Home prices grew steadily in July, according to a report released Tuesday, underscoring that the housing market enjoyed a strong first half of the year even as more recent indicators suggest it is slowing.
The S&P/Case-Shiller Home Price Index, covering the entire nation, rose 4.7% in the 12 months ended in July, greater than a 4.5% increase in June.
The 10-city index gained 4.5% from a year earlier, compared with a 4.6% increase in June. The 20-city index gained 5% year-over-year.
Economists surveyed by The Wall Street Journal expected a 5.1% increase in the 20-city index.

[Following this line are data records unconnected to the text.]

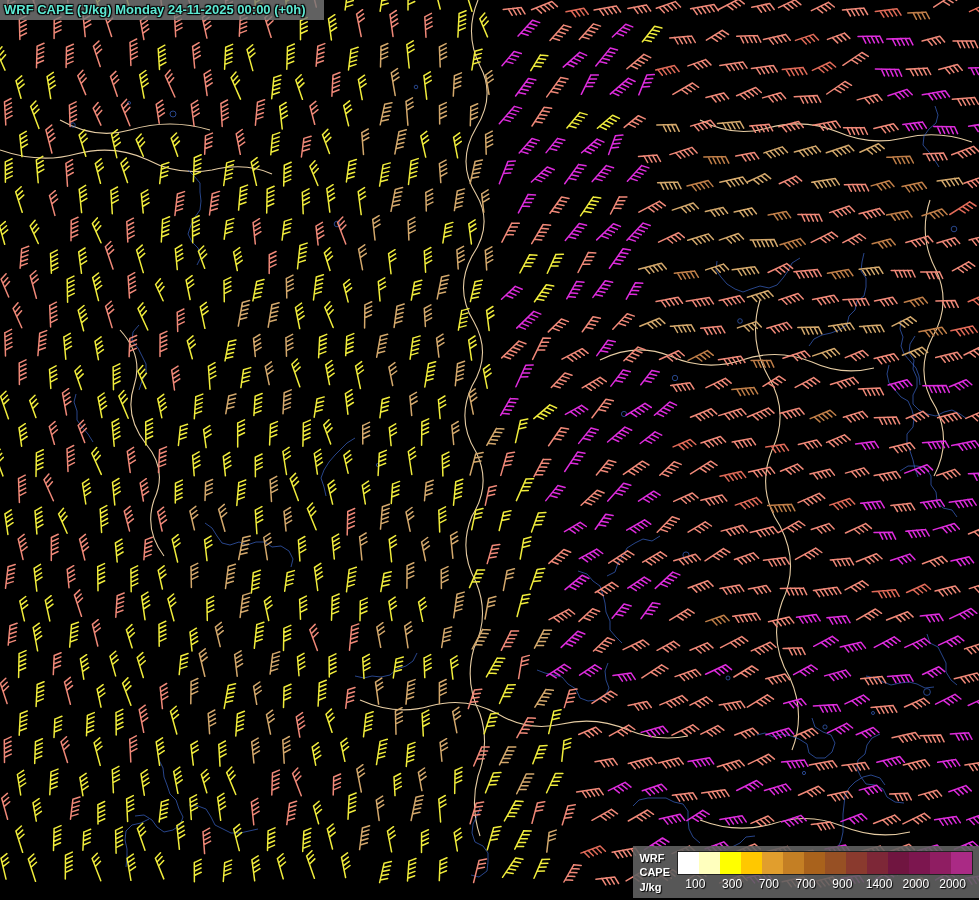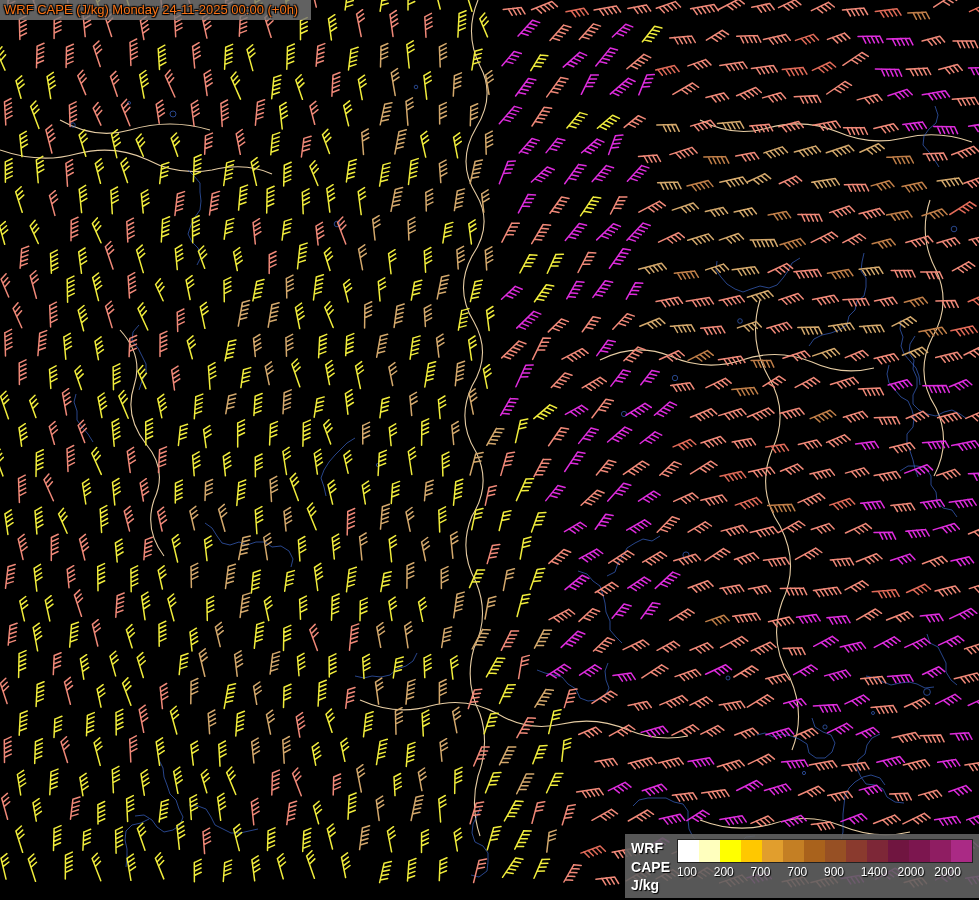--- a/index.html
+++ b/index.html
@@ -12,8 +12,8 @@
   .header-line{
     display:table;white-space:nowrap;
     background:rgba(118,118,118,0.82);
-    color:#f97316;font-size:13px;font-weight:400;
-    padding:2px 13px 3px 4px;
+    color:#5eead4;font-size:13px;font-weight:700;
+    padding:2px 18px 3px 4px;
     text-shadow:1px 1px 1px #000,-1px -1px 1px #000,1px -1px 1px #000,-1px 1px 1px #000;
   }
   .legend{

David Blitzer, managing director and chairman of the Index Committee at S&P Dow Jones Indices, said the home-price index has risen at a 4% or higher annual rate since September 2012, well ahead of inflation.
"Prices of existing homes and housing overall are seeing strong growth and contributing to recent solid growth for the economy," he said.
Month-over-month price gains were modest. Not seasonally adjusted, the U.S. Index rose 0.7% from June to July. The 10-city index and 20-city index both rose 0.6% over the month.
After seasonal adjustment the national index was up 0.4%. The 10-city and 20-city composite were both down 0.2% over the month.
The hottest markets in the country continued to show sharp price gains, with San Francisco recording gains of 10.4%, Denver of 10.3% and Dallas of 8.7%.
The housing market has been slowing in recent months after a strong start to the year. Most economists view the cooling off as healthy because they note prices in many markets were increasing faster than incomes, making it difficult for younger buyers to afford to buy a home.
Most recently, the National Association of Realtors said a forward-looking indicator of the housing market----its pending home-sales index, which is based on signings for purchases of previously owned homes----declined 1.4%. The realtors blamed a lack of supply of homes on the market for stifling sales.